## YOUR GOAL
The entries are to be printed again word for word, but no picture may appear.

=== Begin Enclosure ===

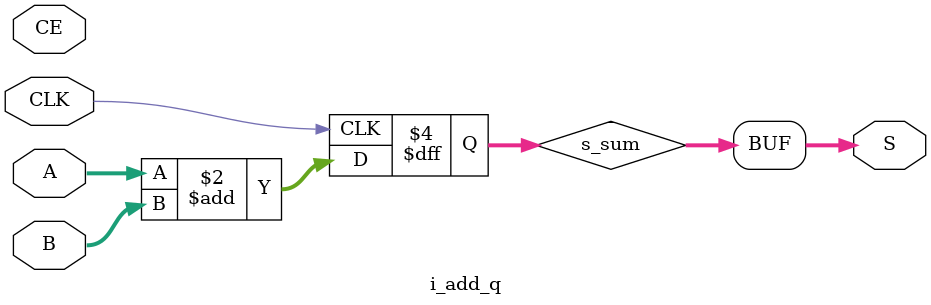
<source format=v>
module i_add_q #(
    parameter INPUT_WIDTH = 37
)(
    input wire signed  [INPUT_WIDTH-1:0]   A,
    input wire signed  [INPUT_WIDTH-1:0]   B,
    input wire                             CLK,
    input wire                             CE,//高有效
    output wire signed [INPUT_WIDTH:0]     S
);

    reg signed [INPUT_WIDTH:0] s_sum = 'd0;

    always @(posedge CLK ) begin
        s_sum = A + B;
    end
    
    assign S = s_sum;

endmodule
</source>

=== End Enclosure ===

## FINAL ANSWER
<source format=v>
module i_add_q #(
    parameter INPUT_WIDTH = 37
)(
    input wire signed  [INPUT_WIDTH-1:0]   A,
    input wire signed  [INPUT_WIDTH-1:0]   B,
    input wire                             CLK,
    input wire                             CE,//高有效
    output wire signed [INPUT_WIDTH:0]     S
);

    reg signed [INPUT_WIDTH:0] s_sum = 'd0;

    always @(posedge CLK ) begin
        s_sum = A + B;
    end
    
    assign S = s_sum;

endmodule
</source>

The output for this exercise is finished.